OPINION

OPINION | JOHN BRUMMETT: Bondin' with Bubba


Bubba McCoy said that his daughter and her dentist husband, both of the blazing white teeth, came over from Memphis for Thanksgiving.

"I put on my sunglasses whenever they smiled, but nobody paid any attention," he said.

He said Mrs. Bubba baked three pies--basic pumpkin, pumpkin chiffon and coconut meringue--and produced more side dishes than could fit on the table. She'd also invited a couple of lonesome souls from town.

"I ate 'til I hurt, and then ate some more, just to keep from having to talk to anybody."

He said he'd deep-fried the turkey to give himself something to do outside and because Mrs. Bubba preferred that method, though not for taste but to free the oven.

"Her dressing is better than sex, as best I remember," he said.

I asked which he'd forgotten--the dressing or sex--and he said, "Not only do I remember the dressing, but I can still have dressing."

He said Mrs. Bubba cooks her dressing--cornbread dressing, it goes without saying--in a deep dish and produces a crispy top crust that gives way on the serving spoon's penetration to a steamy, moist depth; that the celery and onions aren't crunchy but not cooked away, either, and that she never measures sage but never gets it wrong. He said she once sent him back to the store three times to buy sage that met her aromatic specifications on opening.

"I may as well tell you," Bubba said, "that there was some Thanksgiving news over here that you'll probably get a kick out of."

By all means, I said.

He said his beloved granddaughter, the light of his life and now a social worker in Memphis, had brought a new significant other to the gathering.

"So, that's it? She's got yet another boyfriend who won't measure up in your eyes?"

There was a pause, and Bubba said, "Not exactly. The new boyfriend is a girlfriend."

They just sprung that on you?

"No. the wife told me Thursday morning before they got here."

I wondered aloud if this beloved light of his life was lesbian, or bi-, or experimenting, or what.

"I don't know," Bubba said. "This may just be an initiation anymore for young woke people.

"I got an inkling a few months ago when she told me everybody is some of one and some of the other. I told her I was all boy, by George, and she told me to have my testosterone and estrogen checked next time I had blood drawn. I told her I didn't need a blood test to know what melted my butter.

"She asked me how many decades it had been since I got my butter melted. I told her nobody likes a smart-mouthed granddaughter."

But you do, I said, and he agreed.

He said the fact was that, at 73 now, his main goal is to limit his aggravation to keep his blood pressure down. Anyway, he said, he'd never been able to accept any of those guys being with his granddaughter, either.

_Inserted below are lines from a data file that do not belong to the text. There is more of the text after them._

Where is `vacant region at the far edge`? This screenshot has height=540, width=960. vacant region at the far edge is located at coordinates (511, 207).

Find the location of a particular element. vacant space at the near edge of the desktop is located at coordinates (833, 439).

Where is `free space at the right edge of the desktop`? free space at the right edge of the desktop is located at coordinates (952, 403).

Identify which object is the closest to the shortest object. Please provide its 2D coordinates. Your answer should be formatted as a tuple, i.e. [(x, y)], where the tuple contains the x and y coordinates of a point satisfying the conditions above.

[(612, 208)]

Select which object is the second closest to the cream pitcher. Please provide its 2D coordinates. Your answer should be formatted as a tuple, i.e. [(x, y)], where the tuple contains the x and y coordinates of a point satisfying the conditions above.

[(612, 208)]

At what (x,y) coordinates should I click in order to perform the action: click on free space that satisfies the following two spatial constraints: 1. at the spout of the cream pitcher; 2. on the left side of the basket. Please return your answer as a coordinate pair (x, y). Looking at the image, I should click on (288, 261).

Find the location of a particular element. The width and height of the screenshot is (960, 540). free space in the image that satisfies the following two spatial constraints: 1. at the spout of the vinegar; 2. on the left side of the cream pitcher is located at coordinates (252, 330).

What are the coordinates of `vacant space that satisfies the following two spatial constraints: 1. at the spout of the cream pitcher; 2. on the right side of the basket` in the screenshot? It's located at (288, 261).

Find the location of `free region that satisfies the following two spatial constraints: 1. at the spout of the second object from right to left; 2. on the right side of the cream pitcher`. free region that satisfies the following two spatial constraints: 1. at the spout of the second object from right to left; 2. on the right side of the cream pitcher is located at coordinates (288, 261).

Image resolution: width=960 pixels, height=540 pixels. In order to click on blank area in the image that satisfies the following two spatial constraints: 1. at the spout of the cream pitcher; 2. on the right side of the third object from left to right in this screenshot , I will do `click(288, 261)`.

"Here's the thing I told her," he said, meaning his granddaughter's new partner. "I said, 'If you'll let me be me, then I'll let you be you.'"

I told Bubba he had just prescribed the globe's healing medicine--mutual tolerance of difference.

"Well, she said it sounded like a fair deal to her.

"Then she looked at the TV and said, 'How many more times are we gonna have to watch a boring Detroit Lions game on Thanksgiving?' And I told her I'd been wondering that same thing since the '70s."

So, you and she bonded?

"I wouldn't say that. We'll bond the day we're still getting along after we get into it big-time, assuming this thing lasts very long."

I asked if he thought it might.

"How the hell would I know? I never dreamed of it until yesterday morning and I've spent all of maybe four or five hours with 'em."

Well, Bubba had made a living reading people on the used-car lot.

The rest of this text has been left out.